The editor returned, smiling at Jason as he sat. “Well, we loved your story. There was something very…” he leant back on his seat, considering the right word, “authentic about it - not necessarily the plotline…” he laughed, catching Jason’s eyes knowingly. Jason laughed awkwardly, not sure where this was going, “…but the character was believable - flawed, conflicted. We like that. We’re looking for a columnist right now, someone who can bring this sort of pained existential vibe into weekly reflections on the world, everyday life…”
Jason’s cell started ringing. “Oh, man, I’m sorry!” He rejected the call – a local number, nobody he recognised. “Yeah, sounds cool!”
“You’re lucky. We usually advertise widely for this kinda position but your email landed a minute after my previous guy resigned. It was like a sign!” He laughed again, amused at his own absurdity. “I’d love to see that notebook!”
“Oh right…I handed it into the cops along with the money…”
The editor slapped his knee, throwing his head back, exaggeratedly guffawing. “Of course you did! Man, you’re gonna fit in here! But seriously, I loved the message from God metaphor or whatever, it’s so cheesy, but how you balanced it with your character’s…sort of…contempt for it all…that dark humour’s priceless.”
As Jason left the building, he rehashed the conversation…a message from God? Contempt? He found it strange what other people read into his stories. And this hadn’t really been a story, which made it even weirder. Reflexively reaching for his cell, he remembered the missed call and returned it. The police department. He gave his name and waited to be put through.

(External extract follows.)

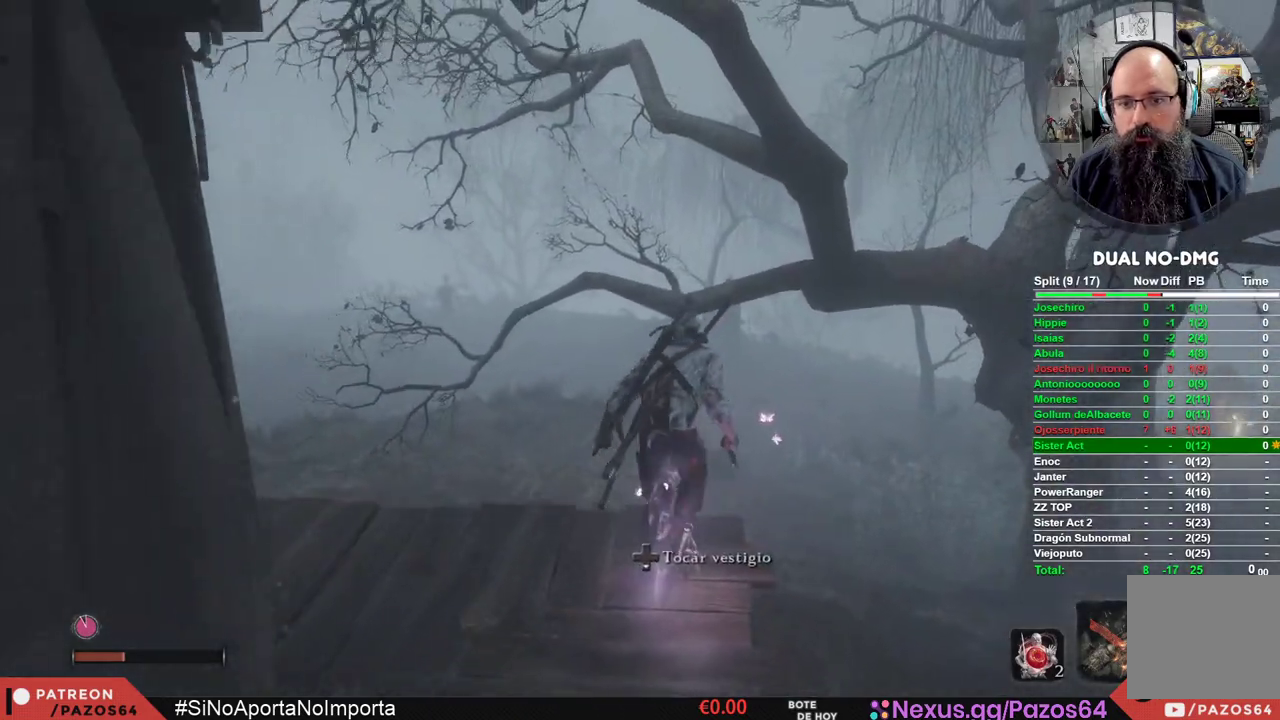
{"dt_ms": 500, "buttons": ["A"], "left_stick": "up", "right_stick": "center", "events": []}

“Hello, Jason Callingham? You handed in a large sum of money, sir?”
“Yes that’s me.”
“Apologies for the delay, sir – nobody ever did claim that money. You can come pick it up whenever you’d like. Just bring your ID.”
Jason realised he hadn’t spent one moment thinking about the money. Since that awful day, it was like a part of him had fallen away forever. In one way, he’d lost everything, but in another way he couldn’t quite explain, he’d finally found his flow. Fia would never take him back, he’d known that immediately - he hadn’t tried to persuade her. He would always be in her life - their lives. This money, in the past, would have been a way to win big, to win her back. But there was nothing of that. He knew what was in his heart. He selected Fia’s number on his cell, immersed in the distant sound of the tumbling waves.